Emas Diuji dengan Api ( Manusia Diuji dengan Uang )
Si penerima Suap tentulah sudah menjadi Kebiasaan menerima uang Haram ini, kenapa tidak, hanya bermodalkan Bicara, Handphone, dan teman mereka akan mendapatkan uang dengan mudah dalam waktu yang relative singkat.
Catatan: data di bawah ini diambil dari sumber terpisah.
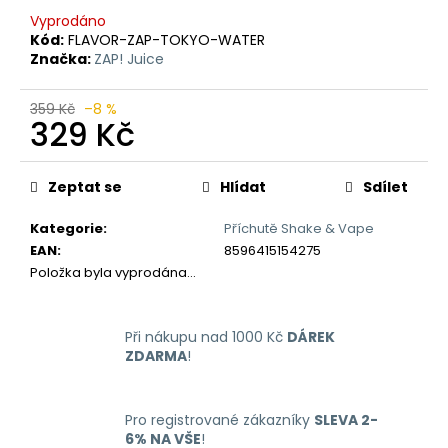
č
Vyprodáno
u
Kód:
FLAVOR-ZAP-TOKYO-WATER
j
Značka:
ZAP! Juice
e
m
359 Kč
–8 %
e
329 Kč
Měrná
LIQUID
cena:
Zeptat se
Hlídat
Sdílet
ARAMAX
4PACK
CIGAR
Kategorie
:
Příchutě Shake & Vape
TOBACCO
EAN
:
8596415154275
4X10ML-
18MG
Položka byla vyprodána…
558
Kč
Při nákupu nad 1000 Kč
DÁREK
ZDARMA
!
Pro registrované zákazníky
SLEVA 2-
6% NA VŠE
!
Siapa yang tidak mau mendapatkan uang 80 juta atau 100 juta hanya dengan bermodalkan Handphone , apalagi diperparah sampai saat ini Polisi di Kabupaten/Kota kecil ini belum bisa melacak terlalu banyak para penerima suap ini, diperparah tidak ada kecendrungan masyarakat yang tidak ingin membawa masalah ini ke Polisi, Mereka beranggapan ini akan menjadi lebih parah lagi jika sudah sampai ke polisi, orang-orang di kabupaten.kota ini mengatakan jika masalah sudah sampai ke Polisi .maka "hutang kambing terbayar namun kita akan membayar hutang Kerbau". Maka dari itulah kebiasaan dari penerima suap ini terbentuk paradigma baru seperti berjualan baju saja, tawar Menawar,uang, dan jadi.jika gagal maka uang akan di kembalikan, jika Lulus maka akan ada acara kenduri bersama.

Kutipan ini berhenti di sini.